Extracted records
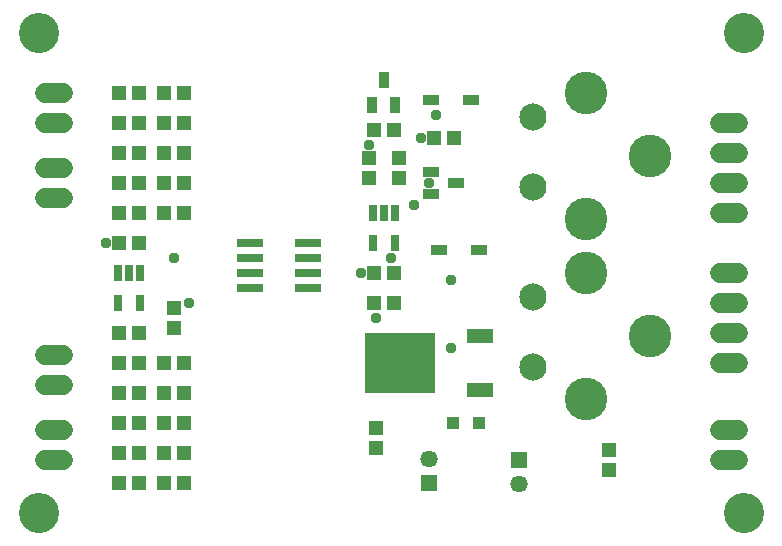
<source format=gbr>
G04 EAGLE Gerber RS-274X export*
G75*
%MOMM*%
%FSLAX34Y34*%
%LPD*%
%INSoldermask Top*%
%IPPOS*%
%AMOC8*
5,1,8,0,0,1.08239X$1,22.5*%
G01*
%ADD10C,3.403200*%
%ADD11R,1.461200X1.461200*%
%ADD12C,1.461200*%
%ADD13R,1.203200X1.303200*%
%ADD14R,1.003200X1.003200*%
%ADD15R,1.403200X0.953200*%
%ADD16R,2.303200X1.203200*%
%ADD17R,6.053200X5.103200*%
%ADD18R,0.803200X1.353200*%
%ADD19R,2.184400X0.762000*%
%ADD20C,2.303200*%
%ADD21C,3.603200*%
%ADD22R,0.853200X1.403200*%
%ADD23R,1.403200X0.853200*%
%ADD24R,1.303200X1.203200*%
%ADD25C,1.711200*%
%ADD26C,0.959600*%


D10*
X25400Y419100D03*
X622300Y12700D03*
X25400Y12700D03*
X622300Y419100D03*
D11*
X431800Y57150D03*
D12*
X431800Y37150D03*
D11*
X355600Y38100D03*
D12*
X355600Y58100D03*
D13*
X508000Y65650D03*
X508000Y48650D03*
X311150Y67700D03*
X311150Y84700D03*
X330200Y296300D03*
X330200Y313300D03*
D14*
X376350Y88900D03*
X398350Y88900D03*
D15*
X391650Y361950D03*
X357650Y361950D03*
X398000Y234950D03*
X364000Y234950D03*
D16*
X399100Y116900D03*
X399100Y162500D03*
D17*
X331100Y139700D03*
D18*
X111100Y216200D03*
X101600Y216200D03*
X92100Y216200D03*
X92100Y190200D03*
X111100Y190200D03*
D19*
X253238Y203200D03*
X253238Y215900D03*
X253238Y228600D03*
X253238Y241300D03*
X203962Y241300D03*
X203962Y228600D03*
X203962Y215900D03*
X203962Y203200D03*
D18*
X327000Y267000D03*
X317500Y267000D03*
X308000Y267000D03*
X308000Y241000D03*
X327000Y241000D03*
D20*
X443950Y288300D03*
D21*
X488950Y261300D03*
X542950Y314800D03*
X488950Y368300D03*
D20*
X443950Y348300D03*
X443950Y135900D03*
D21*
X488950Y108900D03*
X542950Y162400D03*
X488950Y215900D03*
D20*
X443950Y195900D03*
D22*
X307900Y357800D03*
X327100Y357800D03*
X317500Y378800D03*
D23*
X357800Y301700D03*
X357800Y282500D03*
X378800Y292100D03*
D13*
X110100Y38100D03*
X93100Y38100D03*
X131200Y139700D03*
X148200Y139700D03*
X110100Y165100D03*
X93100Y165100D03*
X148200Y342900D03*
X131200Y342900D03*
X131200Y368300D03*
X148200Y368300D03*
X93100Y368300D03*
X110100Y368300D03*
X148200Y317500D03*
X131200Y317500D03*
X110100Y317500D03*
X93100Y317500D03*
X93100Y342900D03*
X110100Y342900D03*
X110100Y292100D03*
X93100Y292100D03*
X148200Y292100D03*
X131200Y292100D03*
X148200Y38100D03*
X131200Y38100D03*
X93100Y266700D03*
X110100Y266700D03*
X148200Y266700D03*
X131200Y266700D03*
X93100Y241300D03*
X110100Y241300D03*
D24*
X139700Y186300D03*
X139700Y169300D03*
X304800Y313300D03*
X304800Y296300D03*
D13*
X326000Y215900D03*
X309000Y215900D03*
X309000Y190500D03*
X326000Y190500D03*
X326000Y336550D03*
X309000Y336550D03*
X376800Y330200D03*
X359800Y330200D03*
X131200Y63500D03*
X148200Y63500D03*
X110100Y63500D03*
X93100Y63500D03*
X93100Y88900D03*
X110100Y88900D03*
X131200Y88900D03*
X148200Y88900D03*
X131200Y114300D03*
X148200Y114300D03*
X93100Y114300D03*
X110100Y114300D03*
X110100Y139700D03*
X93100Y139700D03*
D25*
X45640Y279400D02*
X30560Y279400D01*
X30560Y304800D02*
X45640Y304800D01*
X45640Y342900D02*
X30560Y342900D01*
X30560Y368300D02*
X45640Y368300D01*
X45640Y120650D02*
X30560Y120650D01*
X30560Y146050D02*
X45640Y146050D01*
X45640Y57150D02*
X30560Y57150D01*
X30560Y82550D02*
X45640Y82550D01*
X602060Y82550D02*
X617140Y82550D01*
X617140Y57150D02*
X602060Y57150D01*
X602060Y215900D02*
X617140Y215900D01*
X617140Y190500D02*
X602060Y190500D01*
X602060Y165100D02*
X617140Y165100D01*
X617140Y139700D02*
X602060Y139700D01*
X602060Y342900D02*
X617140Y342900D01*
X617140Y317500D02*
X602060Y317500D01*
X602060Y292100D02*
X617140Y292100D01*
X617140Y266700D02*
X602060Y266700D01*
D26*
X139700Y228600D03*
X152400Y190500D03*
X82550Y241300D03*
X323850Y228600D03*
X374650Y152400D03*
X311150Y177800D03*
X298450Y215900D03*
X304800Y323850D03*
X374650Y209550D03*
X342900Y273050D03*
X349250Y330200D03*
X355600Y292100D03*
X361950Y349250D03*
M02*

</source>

__Work required__:
Give back every record above exactly as written, skipping each picture.

__Solution__:
<source format=gbr>
G04 EAGLE Gerber RS-274X export*
G75*
%MOMM*%
%FSLAX34Y34*%
%LPD*%
%INSoldermask Top*%
%IPPOS*%
%AMOC8*
5,1,8,0,0,1.08239X$1,22.5*%
G01*
%ADD10C,3.403200*%
%ADD11R,1.461200X1.461200*%
%ADD12C,1.461200*%
%ADD13R,1.203200X1.303200*%
%ADD14R,1.003200X1.003200*%
%ADD15R,1.403200X0.953200*%
%ADD16R,2.303200X1.203200*%
%ADD17R,6.053200X5.103200*%
%ADD18R,0.803200X1.353200*%
%ADD19R,2.184400X0.762000*%
%ADD20C,2.303200*%
%ADD21C,3.603200*%
%ADD22R,0.853200X1.403200*%
%ADD23R,1.403200X0.853200*%
%ADD24R,1.303200X1.203200*%
%ADD25C,1.711200*%
%ADD26C,0.959600*%


D10*
X25400Y419100D03*
X622300Y12700D03*
X25400Y12700D03*
X622300Y419100D03*
D11*
X431800Y57150D03*
D12*
X431800Y37150D03*
D11*
X355600Y38100D03*
D12*
X355600Y58100D03*
D13*
X508000Y65650D03*
X508000Y48650D03*
X311150Y67700D03*
X311150Y84700D03*
X330200Y296300D03*
X330200Y313300D03*
D14*
X376350Y88900D03*
X398350Y88900D03*
D15*
X391650Y361950D03*
X357650Y361950D03*
X398000Y234950D03*
X364000Y234950D03*
D16*
X399100Y116900D03*
X399100Y162500D03*
D17*
X331100Y139700D03*
D18*
X111100Y216200D03*
X101600Y216200D03*
X92100Y216200D03*
X92100Y190200D03*
X111100Y190200D03*
D19*
X253238Y203200D03*
X253238Y215900D03*
X253238Y228600D03*
X253238Y241300D03*
X203962Y241300D03*
X203962Y228600D03*
X203962Y215900D03*
X203962Y203200D03*
D18*
X327000Y267000D03*
X317500Y267000D03*
X308000Y267000D03*
X308000Y241000D03*
X327000Y241000D03*
D20*
X443950Y288300D03*
D21*
X488950Y261300D03*
X542950Y314800D03*
X488950Y368300D03*
D20*
X443950Y348300D03*
X443950Y135900D03*
D21*
X488950Y108900D03*
X542950Y162400D03*
X488950Y215900D03*
D20*
X443950Y195900D03*
D22*
X307900Y357800D03*
X327100Y357800D03*
X317500Y378800D03*
D23*
X357800Y301700D03*
X357800Y282500D03*
X378800Y292100D03*
D13*
X110100Y38100D03*
X93100Y38100D03*
X131200Y139700D03*
X148200Y139700D03*
X110100Y165100D03*
X93100Y165100D03*
X148200Y342900D03*
X131200Y342900D03*
X131200Y368300D03*
X148200Y368300D03*
X93100Y368300D03*
X110100Y368300D03*
X148200Y317500D03*
X131200Y317500D03*
X110100Y317500D03*
X93100Y317500D03*
X93100Y342900D03*
X110100Y342900D03*
X110100Y292100D03*
X93100Y292100D03*
X148200Y292100D03*
X131200Y292100D03*
X148200Y38100D03*
X131200Y38100D03*
X93100Y266700D03*
X110100Y266700D03*
X148200Y266700D03*
X131200Y266700D03*
X93100Y241300D03*
X110100Y241300D03*
D24*
X139700Y186300D03*
X139700Y169300D03*
X304800Y313300D03*
X304800Y296300D03*
D13*
X326000Y215900D03*
X309000Y215900D03*
X309000Y190500D03*
X326000Y190500D03*
X326000Y336550D03*
X309000Y336550D03*
X376800Y330200D03*
X359800Y330200D03*
X131200Y63500D03*
X148200Y63500D03*
X110100Y63500D03*
X93100Y63500D03*
X93100Y88900D03*
X110100Y88900D03*
X131200Y88900D03*
X148200Y88900D03*
X131200Y114300D03*
X148200Y114300D03*
X93100Y114300D03*
X110100Y114300D03*
X110100Y139700D03*
X93100Y139700D03*
D25*
X45640Y279400D02*
X30560Y279400D01*
X30560Y304800D02*
X45640Y304800D01*
X45640Y342900D02*
X30560Y342900D01*
X30560Y368300D02*
X45640Y368300D01*
X45640Y120650D02*
X30560Y120650D01*
X30560Y146050D02*
X45640Y146050D01*
X45640Y57150D02*
X30560Y57150D01*
X30560Y82550D02*
X45640Y82550D01*
X602060Y82550D02*
X617140Y82550D01*
X617140Y57150D02*
X602060Y57150D01*
X602060Y215900D02*
X617140Y215900D01*
X617140Y190500D02*
X602060Y190500D01*
X602060Y165100D02*
X617140Y165100D01*
X617140Y139700D02*
X602060Y139700D01*
X602060Y342900D02*
X617140Y342900D01*
X617140Y317500D02*
X602060Y317500D01*
X602060Y292100D02*
X617140Y292100D01*
X617140Y266700D02*
X602060Y266700D01*
D26*
X139700Y228600D03*
X152400Y190500D03*
X82550Y241300D03*
X323850Y228600D03*
X374650Y152400D03*
X311150Y177800D03*
X298450Y215900D03*
X304800Y323850D03*
X374650Y209550D03*
X342900Y273050D03*
X349250Y330200D03*
X355600Y292100D03*
X361950Y349250D03*
M02*

</source>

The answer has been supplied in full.